For compiled binaries, environment variable names usually appear in the output of strings(1) run on the binary (though many other strings will obviously be included as well). As environment variable names typically follow the convention of using uppercase, underscores, and digits, you can usually find them with a simple filter:
% strings /usr/bin/gcc | grep '^[A-Z_0-9]*$' [...] PATH GCC_EXEC_PREFIX COMPILER_PATH LIBRARY_PATH LPATH BINUTILS _ROOT POSIX LC_COLLATE LC_CTYPE LC_MONETARY LC_NUMERIC LC_TIME LC_MESSAGES LC_ALL LC_XXX LANGUAGE LANG TMPDIR TEMP [...]

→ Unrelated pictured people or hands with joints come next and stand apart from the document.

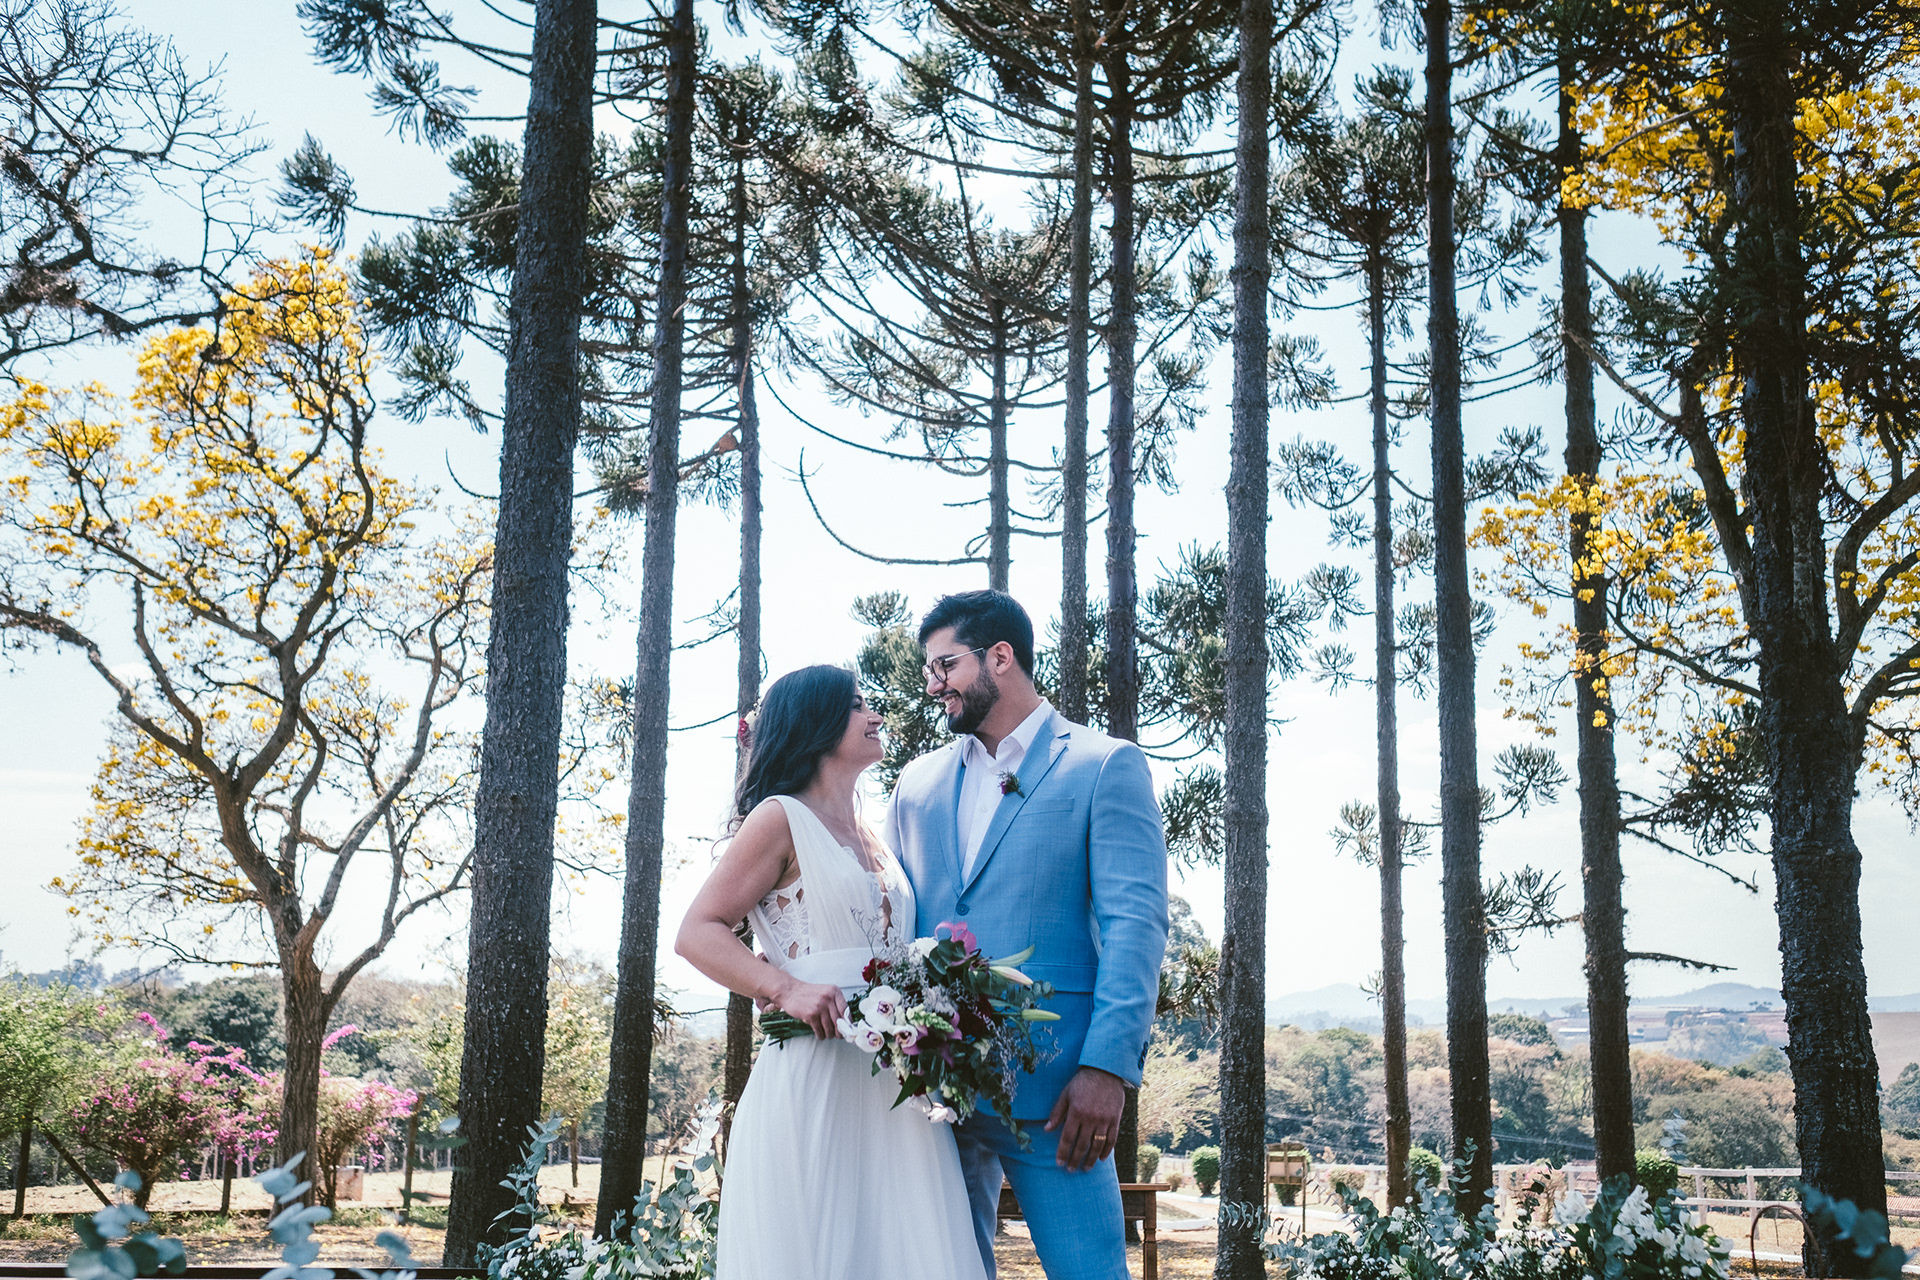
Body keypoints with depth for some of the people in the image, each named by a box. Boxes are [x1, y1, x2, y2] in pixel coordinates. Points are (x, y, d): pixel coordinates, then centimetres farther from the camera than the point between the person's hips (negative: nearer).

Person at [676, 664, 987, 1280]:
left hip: (893, 1085, 6)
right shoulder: (781, 818, 0)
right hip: (812, 1082, -6)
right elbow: (697, 934, -6)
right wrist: (787, 990, -20)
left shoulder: (873, 837, 20)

For scripts, you can usually come up with a simple pattern which will find environment variable references:
/bin/sh shell scripts:
% grep '\$[A-Z_0-9]' foo.sh [...] $USER [...] [...] $PATH [...]
- Perl:
% grep 'ENV{.*}' foo.pl [...] $ENV{PATH} [...] [...] $ENV{'EDITOR'} [...]
- Python:
% grep 'os\.getenv(.*)' foo.py [...] os.getenv("HOME") [...]
- Tcl:
% grep 'env(.*)' foo.tcl [...] $env(TMPDIR) [...]